И Аленушка стала приставать к маме.

– Когда будет луна, ты меня не уложишь спать? Мы пойдем в лес?

Велики лесные чары в лунную ночь. Маленькая Аленушка стоит на освещенной просеке, прижимаясь к маме.

– Как красиво, – говорит она. – А они добрые? Их можно поймать?

– Нет, их лучше не трогать. – Мама и Тамара Дмитриевна немного смущены.

– Смотрите, смотрите, сколько их! Вот там, на просеке, и там дальше, в лесу, и на поляне. Мама, их так много.

Но мамы видят в длинных полосах света и тени только наши мелькающие движения и трепетание единственной нашей одежды – их старинных вуалей.

– Нет, их только две, – говорят они.

– Да что вы, – Аленушка почти плачет. – Неужели вы не видите, их очень, очень много – розовые, голубые…

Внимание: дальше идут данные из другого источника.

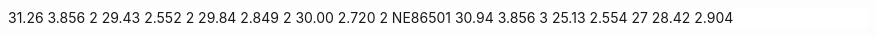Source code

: <td style="text-align:right;">
31.26
</td>
<td style="text-align:right;">
3.856
</td>
<td style="text-align:right;">
2
</td>
<td style="text-align:right;">
29.43
</td>
<td style="text-align:right;">
2.552
</td>
<td style="text-align:right;">
2
</td>
<td style="text-align:right;">
29.84
</td>
<td style="text-align:right;">
2.849
</td>
<td style="text-align:right;">
2
</td>
<td style="text-align:right;">
30.00
</td>
<td style="text-align:right;">
2.720
</td>
<td style="text-align:right;">
2
</td>
</tr>
<tr>
<td style="text-align:left;">
NE86501
</td>
<td style="text-align:right;">
30.94
</td>
<td style="text-align:right;">
3.856
</td>
<td style="text-align:right;">
3
</td>
<td style="text-align:right;">
25.13
</td>
<td style="text-align:right;">
2.554
</td>
<td style="text-align:right;">
27
</td>
<td style="text-align:right;">
28.42
</td>
<td style="text-align:right;">
2.904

Кто там, в темных лесных чащах заводит хороводы? Неужто нет никого? Маленькая Аличка, до чего же она была разочарована, когда много лет спустя ей рассказали, что это мы танцевали в лесу в ту лунную ночь.

– Неправда, – сказала она. – Я очень хорошо помню, их было много, и они были разноцветные. – Ей и теперь не хочется верить, что это были мы.

…Пора возвращаться. Луна поднялась и побледнела. Стало свежей. Завтра с утра на работу в поле. Что-то давно не навещала нас Аленушка. Как она там одна … В совхозе, наверное, тоже горячая пора, работа от зари до зари, и все одни женщины – пахать, косить, жать вручную по старинке, молотить, а зимой – в лес, это самое тяжелое. Зимой надо было бы жить нам вместе. Врозь очень тоскливо. И мы с мамой строим радужные планы: Аля будет работать в совхозной столовой, ей обещали, а я, может быть, устроюсь в конторе, я уже подала заявление, чтобы нам разрешили переехать в Окуневский совхоз. Надо еще потерпеть – осенью, когда кончатся работы в поле и установится санный путь, Аленушка приедет за нами и мы попрощаемся навсегда с приветившей нас деревней Фоминых и со всеми ее обитателями.